4
votes

Forgive me if this is a stupid question, but I'm fairly new at mocking, and am trying to get my head around it.

I have some unit tests (using the built-in Visual Studio 2010 Professional testing features), which use a stub that is needed by a method. I created a stub, and set the default return values for a couple of properties and a method, and all works well. I have a static class that sets up the stub, and this is used in the TestInitialize method to set up the stub...

public static AppointmentReminderProviderInterface GetMockProvider() {
  AppointmentReminderProviderInterface provider = MockRepository.GenerateStub<AppointmentReminderProviderInterface>();
  provider.Stub(p => p.ContactName).Return(MockProviderContactName);
  provider.Stub(p => p.ContactEmail).Return(MockProviderContactEmail);
  return provider;
}

Note that MockProviderContactName and MockProviderContactEmail are local string properties that contain default data for the provider. The unit tsts that check to see if things work as expeced with the default data all pass fine.

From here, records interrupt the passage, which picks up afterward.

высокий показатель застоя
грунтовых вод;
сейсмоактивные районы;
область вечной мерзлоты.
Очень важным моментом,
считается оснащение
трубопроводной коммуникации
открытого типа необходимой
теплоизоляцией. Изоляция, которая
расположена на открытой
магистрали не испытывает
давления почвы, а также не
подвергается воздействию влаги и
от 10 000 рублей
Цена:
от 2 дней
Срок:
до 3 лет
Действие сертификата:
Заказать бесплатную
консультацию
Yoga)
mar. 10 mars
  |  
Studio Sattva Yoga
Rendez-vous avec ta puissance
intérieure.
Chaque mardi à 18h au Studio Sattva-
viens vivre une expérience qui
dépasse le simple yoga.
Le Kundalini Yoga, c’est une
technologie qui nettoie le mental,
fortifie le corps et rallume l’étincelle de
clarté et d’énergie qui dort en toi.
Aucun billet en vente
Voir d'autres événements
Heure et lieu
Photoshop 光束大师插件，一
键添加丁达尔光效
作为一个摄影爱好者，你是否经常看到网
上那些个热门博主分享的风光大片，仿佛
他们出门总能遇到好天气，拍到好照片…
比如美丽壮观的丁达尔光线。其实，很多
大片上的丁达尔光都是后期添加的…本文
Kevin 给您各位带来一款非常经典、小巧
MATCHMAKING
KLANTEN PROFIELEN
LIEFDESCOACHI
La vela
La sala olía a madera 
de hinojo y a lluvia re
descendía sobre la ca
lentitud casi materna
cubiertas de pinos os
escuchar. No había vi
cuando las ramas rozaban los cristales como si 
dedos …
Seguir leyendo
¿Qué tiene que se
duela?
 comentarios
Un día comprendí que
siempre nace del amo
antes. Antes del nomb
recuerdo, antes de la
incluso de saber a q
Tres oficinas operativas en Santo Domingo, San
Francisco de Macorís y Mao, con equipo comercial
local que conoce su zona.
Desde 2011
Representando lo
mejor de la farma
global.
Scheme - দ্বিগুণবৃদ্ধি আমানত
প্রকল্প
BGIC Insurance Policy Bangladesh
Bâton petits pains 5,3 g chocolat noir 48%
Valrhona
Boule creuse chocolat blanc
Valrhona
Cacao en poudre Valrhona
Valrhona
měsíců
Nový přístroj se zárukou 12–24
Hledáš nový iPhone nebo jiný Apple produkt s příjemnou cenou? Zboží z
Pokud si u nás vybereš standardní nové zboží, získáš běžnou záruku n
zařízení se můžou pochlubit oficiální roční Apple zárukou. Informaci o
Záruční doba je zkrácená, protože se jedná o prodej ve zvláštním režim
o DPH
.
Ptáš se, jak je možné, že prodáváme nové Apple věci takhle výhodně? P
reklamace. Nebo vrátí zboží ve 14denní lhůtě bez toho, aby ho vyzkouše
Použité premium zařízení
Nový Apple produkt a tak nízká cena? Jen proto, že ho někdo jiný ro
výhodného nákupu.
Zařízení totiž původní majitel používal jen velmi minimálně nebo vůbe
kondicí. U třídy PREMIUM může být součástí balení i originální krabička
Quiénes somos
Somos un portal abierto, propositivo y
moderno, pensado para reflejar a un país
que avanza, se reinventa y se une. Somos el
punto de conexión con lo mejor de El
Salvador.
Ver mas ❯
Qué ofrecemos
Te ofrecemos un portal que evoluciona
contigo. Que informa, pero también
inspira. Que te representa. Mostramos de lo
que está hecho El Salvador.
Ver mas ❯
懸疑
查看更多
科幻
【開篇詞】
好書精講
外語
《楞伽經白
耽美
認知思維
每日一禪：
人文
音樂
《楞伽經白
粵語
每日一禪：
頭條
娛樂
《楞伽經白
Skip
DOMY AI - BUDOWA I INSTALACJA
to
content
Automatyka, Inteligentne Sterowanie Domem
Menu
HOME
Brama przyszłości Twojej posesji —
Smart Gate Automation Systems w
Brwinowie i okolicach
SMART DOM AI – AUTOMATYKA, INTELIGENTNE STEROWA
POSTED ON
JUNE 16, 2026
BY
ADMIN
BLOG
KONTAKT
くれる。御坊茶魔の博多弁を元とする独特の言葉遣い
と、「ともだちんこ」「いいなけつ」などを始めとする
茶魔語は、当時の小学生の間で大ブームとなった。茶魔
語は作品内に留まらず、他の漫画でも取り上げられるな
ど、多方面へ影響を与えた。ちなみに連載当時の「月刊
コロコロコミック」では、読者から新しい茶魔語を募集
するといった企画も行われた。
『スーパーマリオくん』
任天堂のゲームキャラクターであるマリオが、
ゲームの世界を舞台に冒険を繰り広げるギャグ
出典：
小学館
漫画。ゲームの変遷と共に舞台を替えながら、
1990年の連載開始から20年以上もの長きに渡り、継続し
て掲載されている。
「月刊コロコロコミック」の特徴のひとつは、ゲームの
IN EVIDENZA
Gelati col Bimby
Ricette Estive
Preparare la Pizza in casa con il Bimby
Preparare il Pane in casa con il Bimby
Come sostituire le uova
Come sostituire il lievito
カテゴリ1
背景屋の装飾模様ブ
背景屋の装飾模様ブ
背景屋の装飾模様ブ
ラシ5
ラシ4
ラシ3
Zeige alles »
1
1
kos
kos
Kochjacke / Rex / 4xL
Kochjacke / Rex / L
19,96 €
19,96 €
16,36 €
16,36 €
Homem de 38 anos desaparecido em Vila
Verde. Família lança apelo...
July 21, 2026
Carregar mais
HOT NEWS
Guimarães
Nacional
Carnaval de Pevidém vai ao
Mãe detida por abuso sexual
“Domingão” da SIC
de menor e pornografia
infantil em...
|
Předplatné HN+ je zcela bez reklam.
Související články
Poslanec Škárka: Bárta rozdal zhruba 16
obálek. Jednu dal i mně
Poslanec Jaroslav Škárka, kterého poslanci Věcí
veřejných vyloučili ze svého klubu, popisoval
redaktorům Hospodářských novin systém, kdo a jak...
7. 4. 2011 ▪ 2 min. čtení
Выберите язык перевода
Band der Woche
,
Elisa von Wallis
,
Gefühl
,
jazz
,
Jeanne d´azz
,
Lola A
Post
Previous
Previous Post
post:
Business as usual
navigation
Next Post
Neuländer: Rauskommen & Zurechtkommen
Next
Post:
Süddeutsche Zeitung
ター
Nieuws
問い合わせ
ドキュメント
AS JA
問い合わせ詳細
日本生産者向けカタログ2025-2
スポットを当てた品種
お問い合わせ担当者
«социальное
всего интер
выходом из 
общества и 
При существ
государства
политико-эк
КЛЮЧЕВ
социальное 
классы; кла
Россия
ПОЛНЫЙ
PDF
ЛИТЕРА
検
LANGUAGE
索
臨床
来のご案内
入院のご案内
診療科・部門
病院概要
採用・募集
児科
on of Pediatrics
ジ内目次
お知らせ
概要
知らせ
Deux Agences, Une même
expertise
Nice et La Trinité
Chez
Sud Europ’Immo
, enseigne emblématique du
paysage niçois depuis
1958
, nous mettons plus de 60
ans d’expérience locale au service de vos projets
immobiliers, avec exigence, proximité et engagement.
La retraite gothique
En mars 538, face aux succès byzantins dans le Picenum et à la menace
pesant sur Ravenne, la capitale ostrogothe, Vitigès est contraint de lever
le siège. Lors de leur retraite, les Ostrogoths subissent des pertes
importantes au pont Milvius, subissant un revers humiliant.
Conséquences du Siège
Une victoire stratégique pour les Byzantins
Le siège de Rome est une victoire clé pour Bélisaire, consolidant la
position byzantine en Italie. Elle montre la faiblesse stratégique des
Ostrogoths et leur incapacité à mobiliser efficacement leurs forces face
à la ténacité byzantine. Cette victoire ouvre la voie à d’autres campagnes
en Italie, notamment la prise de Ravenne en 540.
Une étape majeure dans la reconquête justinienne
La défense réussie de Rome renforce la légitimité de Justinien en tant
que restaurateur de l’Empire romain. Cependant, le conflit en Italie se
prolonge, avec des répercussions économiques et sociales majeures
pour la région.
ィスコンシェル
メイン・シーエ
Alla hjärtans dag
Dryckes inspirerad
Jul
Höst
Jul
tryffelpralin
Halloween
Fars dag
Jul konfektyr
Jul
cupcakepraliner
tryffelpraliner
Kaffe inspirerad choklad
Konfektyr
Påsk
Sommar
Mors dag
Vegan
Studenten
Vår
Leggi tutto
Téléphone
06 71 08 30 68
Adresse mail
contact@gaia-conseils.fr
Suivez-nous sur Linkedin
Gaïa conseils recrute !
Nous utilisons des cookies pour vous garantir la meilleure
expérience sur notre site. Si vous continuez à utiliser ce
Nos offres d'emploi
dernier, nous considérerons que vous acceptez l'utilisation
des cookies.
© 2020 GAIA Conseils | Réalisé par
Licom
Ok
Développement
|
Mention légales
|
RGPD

However, I now want to test what happens when one of these properties contains duff data. I thought I could just set this on the stub, but it isn't working. The test method contains the following lines...

_provider.Stub(p => p.ContactEmail).Return("invalid");
Debug.WriteLine("Provider email: <" + _provider.ContactEmail + ">");

The Debug.WriteLine() shows me that, despite the fact that I have set the ContactEmail property to return "invalid" it still returns the default email address. This causes my test to fail, as I'm expecting it to throw an exception, and it doesn't.

Anyone any idea why I can't change the return value of this property?

Thanks for any help.

2
I've never used Rhino Mocks but in other mocking frameworks I've used when you set a return value more than once, as in your case, the first value gets returned in the first method/property call, and the second value gets returned the second time you access that member (etc., etc. Also, the last value set is usually returned in further subsequent calls).Allon Guralnek
Hi Allon, thanks for the reply. If your suggestion were correct, then the Debug.WriteLine call I showed should have output the "invalid" value, and then the test method itself should have been given the original value. However, I always seem to get the default value, irrespective of what I set by calling Stub() again. Thanks anyway.Avrohom Yisroel
Redesign your tests so that you don't need to change stub return value during testing. You have to define return value only once.Alexander Stepaniuk

2 Answers

5
votes

As a tricky but working solution I'd suggest to use Do handler here. It allows to implement some logic for stubbed method/property.

See example:

var providerContactEmail = "Email1";

provider
    .Stub(p => p.ContactEmail)
    .Do((Func<string>)(() => providerContactEmail));
// here provider.ContactEmail returns "Email1"

providerContactEmail = "Email2";
// now provider.ContactEmail returns "Email2"

But in my opinion it is much better if the solution can be found which allows to don't change return value in the middle of test. :)

1
votes

Try changing

_provider.Stub(p => p.ContactEmail).Return("invalid");

To

_provider.ContactEmail = "invalid";

Assuming ContactEmail has a setter, this should work. If this doesn't resolve your issue, I'd follow Alexander Stepaniuk's advice and refactor your test so that you're not adding multiple behaviors for the same stub; I think that has something to do with your issue.